(Source data)
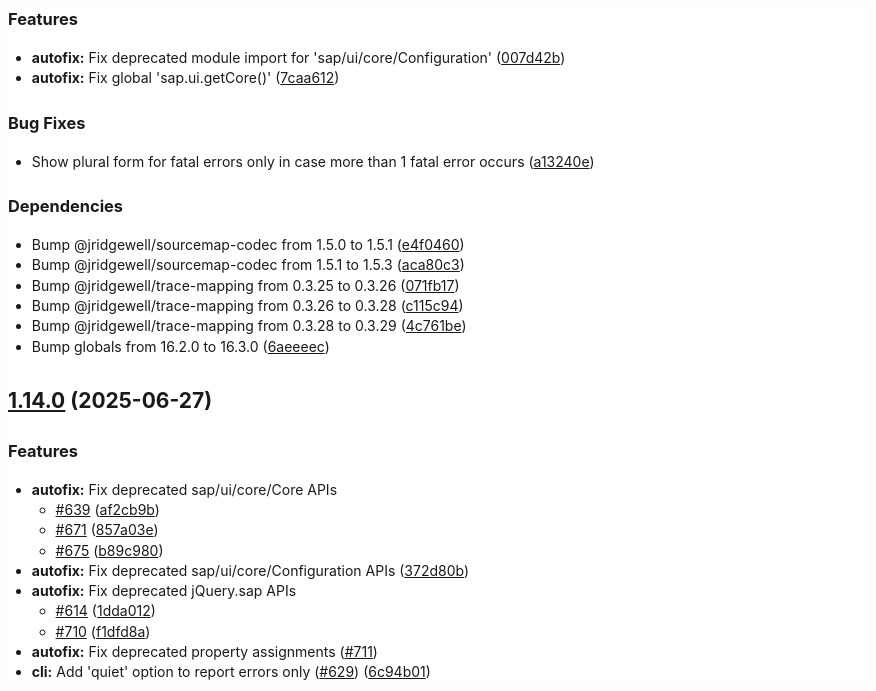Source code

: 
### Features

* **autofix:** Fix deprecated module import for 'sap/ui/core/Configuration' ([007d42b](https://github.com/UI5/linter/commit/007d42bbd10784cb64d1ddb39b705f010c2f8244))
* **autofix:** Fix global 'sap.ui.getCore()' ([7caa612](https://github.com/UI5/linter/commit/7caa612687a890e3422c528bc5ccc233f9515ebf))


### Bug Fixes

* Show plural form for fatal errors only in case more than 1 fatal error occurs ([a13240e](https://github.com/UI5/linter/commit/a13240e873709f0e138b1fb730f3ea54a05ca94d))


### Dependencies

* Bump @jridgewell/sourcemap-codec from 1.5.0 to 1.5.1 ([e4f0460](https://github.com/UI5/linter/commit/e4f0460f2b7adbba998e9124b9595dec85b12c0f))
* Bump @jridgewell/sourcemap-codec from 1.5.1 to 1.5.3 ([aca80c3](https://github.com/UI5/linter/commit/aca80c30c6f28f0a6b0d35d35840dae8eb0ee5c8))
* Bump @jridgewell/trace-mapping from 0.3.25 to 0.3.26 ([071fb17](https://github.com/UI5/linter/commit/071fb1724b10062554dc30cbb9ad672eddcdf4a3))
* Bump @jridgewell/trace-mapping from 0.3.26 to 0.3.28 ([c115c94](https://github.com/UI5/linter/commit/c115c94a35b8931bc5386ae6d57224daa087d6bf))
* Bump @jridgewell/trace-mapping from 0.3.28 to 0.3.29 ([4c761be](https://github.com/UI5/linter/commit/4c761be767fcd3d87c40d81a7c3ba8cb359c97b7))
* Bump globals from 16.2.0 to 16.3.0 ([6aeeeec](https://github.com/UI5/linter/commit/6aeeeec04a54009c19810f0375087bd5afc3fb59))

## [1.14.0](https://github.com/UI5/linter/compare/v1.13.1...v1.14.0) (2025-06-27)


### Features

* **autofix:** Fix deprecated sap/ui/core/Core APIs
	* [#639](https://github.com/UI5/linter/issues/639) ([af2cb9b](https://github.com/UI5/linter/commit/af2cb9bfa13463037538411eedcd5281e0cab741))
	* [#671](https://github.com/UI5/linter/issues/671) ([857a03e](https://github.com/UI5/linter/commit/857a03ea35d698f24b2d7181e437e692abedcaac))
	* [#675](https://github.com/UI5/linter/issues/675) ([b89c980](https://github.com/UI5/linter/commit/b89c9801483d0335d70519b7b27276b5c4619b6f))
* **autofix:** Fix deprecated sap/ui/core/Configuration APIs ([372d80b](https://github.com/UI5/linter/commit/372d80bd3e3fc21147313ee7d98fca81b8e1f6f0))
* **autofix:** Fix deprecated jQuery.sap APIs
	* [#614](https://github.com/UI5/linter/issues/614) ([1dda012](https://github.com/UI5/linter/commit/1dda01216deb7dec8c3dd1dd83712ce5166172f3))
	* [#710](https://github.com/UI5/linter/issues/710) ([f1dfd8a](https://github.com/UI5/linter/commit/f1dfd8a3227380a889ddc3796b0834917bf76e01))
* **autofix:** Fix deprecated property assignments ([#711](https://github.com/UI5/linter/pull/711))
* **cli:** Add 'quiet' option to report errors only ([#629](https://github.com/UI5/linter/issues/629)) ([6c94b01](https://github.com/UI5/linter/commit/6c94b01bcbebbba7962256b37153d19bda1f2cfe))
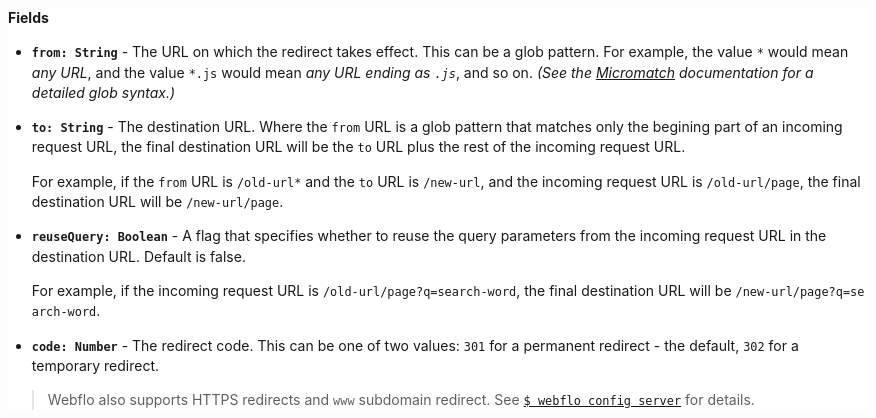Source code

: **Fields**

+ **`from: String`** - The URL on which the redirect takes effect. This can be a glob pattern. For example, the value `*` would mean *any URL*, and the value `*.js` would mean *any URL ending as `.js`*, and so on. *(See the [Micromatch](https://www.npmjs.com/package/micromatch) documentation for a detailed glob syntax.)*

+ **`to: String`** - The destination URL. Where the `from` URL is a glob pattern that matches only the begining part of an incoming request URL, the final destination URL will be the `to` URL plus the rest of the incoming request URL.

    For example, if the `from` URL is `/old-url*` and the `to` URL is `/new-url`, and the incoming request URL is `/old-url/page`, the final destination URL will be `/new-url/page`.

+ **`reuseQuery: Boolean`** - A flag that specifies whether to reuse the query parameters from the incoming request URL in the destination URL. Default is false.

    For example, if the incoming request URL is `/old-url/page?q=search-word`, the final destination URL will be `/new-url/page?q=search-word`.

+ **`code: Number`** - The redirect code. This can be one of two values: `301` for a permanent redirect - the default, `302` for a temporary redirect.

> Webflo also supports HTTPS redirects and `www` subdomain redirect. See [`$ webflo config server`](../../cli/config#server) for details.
(End Source data)
(Source data)
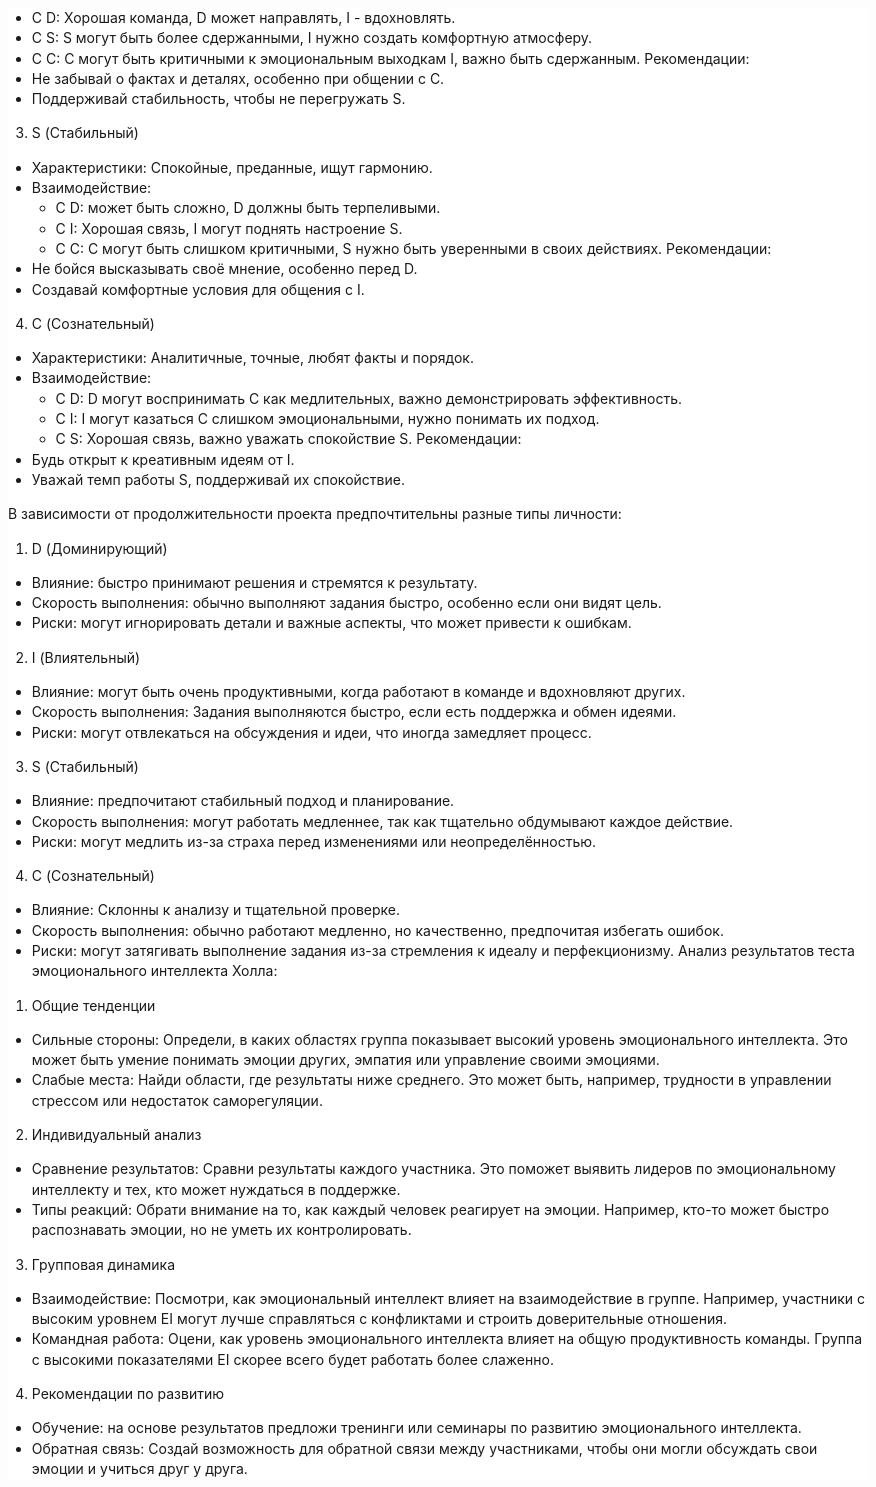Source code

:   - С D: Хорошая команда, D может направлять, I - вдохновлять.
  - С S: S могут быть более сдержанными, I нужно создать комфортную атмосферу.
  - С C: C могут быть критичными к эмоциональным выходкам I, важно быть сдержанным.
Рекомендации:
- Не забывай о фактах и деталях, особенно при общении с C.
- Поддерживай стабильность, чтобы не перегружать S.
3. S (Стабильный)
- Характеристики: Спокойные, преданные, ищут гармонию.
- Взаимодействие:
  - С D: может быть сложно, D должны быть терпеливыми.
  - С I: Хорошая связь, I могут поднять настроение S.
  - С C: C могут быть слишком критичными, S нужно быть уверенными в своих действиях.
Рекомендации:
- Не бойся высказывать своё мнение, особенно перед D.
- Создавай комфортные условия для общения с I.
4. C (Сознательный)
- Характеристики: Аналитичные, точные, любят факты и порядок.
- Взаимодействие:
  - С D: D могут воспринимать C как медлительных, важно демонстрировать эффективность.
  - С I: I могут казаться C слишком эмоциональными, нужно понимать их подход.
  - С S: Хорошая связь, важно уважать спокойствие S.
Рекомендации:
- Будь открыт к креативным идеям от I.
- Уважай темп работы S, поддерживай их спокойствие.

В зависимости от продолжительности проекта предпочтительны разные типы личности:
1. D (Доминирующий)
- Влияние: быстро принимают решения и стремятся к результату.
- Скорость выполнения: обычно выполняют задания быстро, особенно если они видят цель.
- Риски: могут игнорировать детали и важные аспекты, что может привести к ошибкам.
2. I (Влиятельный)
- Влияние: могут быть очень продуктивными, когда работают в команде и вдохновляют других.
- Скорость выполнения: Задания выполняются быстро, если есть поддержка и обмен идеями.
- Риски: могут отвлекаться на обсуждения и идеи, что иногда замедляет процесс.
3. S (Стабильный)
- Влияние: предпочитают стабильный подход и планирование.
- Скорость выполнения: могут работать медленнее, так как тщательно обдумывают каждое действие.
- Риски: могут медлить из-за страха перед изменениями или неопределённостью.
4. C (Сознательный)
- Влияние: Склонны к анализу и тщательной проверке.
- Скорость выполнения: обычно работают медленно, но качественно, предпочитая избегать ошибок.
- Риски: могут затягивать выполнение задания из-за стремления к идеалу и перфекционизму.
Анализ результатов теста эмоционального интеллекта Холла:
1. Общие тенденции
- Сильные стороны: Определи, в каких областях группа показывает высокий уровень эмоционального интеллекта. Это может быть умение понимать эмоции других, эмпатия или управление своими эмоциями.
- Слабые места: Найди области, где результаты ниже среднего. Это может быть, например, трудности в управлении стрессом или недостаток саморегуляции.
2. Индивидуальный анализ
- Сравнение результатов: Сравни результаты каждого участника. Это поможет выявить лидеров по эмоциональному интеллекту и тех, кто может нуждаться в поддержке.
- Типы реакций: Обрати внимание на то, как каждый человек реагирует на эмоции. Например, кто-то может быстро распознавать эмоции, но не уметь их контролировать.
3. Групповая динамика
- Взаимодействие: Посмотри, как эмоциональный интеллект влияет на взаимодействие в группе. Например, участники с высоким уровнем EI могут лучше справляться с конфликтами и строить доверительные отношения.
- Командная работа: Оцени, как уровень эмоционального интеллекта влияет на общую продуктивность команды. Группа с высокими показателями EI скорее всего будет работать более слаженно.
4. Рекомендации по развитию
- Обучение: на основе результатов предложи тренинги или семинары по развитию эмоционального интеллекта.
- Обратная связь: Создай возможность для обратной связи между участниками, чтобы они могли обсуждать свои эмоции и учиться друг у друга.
(End Source data)
(Source data)
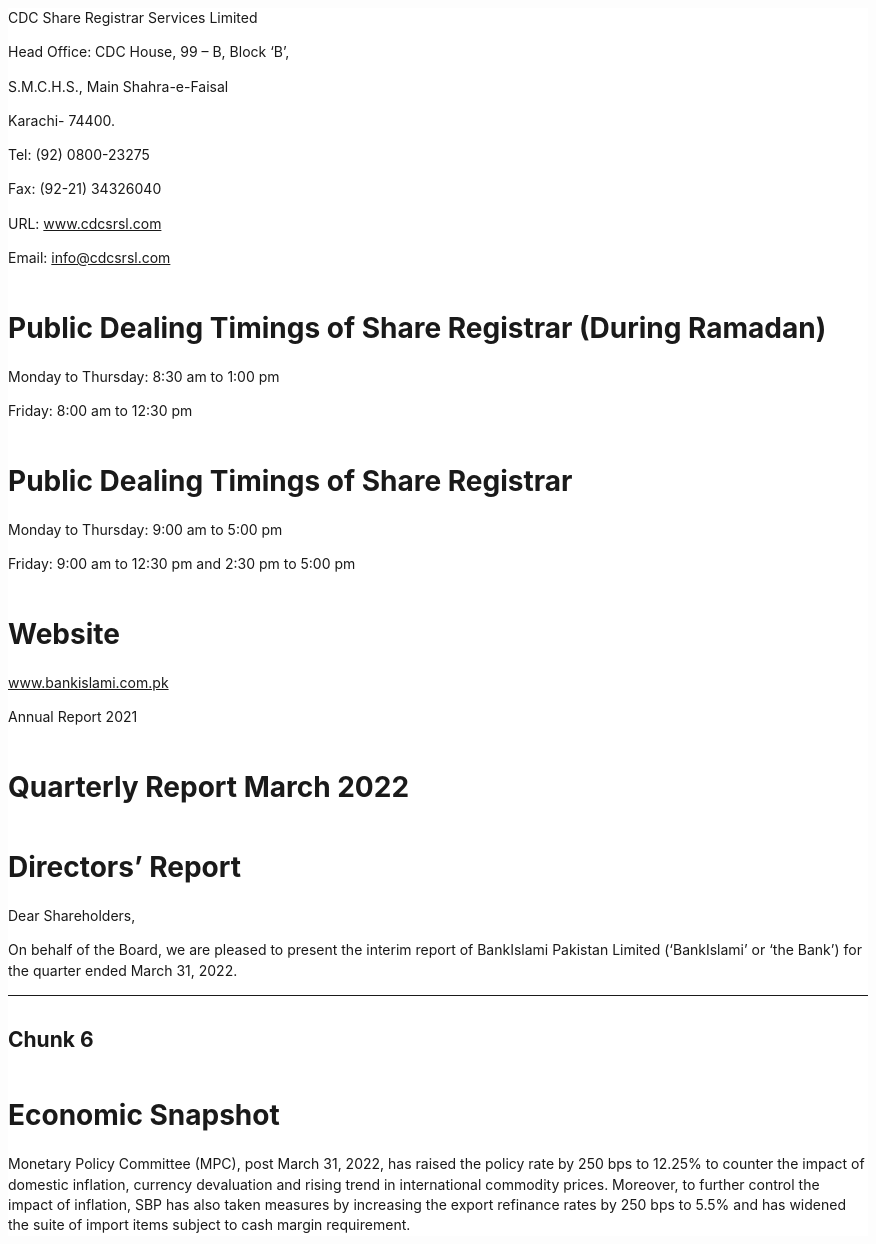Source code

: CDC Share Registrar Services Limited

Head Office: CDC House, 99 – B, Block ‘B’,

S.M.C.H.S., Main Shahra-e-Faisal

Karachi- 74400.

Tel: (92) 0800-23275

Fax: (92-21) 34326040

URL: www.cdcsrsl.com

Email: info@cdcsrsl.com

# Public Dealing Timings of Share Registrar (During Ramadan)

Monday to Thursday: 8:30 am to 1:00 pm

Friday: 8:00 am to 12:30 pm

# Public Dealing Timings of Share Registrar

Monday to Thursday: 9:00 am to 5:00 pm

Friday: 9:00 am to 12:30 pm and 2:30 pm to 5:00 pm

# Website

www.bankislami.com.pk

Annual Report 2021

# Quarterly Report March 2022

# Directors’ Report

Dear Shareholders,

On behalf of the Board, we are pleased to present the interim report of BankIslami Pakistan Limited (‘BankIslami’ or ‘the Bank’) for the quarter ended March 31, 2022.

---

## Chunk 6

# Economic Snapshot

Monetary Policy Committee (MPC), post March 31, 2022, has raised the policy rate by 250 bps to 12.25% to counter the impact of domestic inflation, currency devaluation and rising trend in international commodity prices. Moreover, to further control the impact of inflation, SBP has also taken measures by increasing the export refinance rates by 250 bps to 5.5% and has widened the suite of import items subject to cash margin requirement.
(End Source data)
*About this task*
Please show every line of the records that holds the word "работать".

*Solution to the exercise*
- Скорость выполнения: могут работать медленнее, так как тщательно обдумывают каждое действие.
- Командная работа: Оцени, как уровень эмоционального интеллекта влияет на общую продуктивность команды. Группа с высокими показателями EI скорее всего будет работать более слаженно.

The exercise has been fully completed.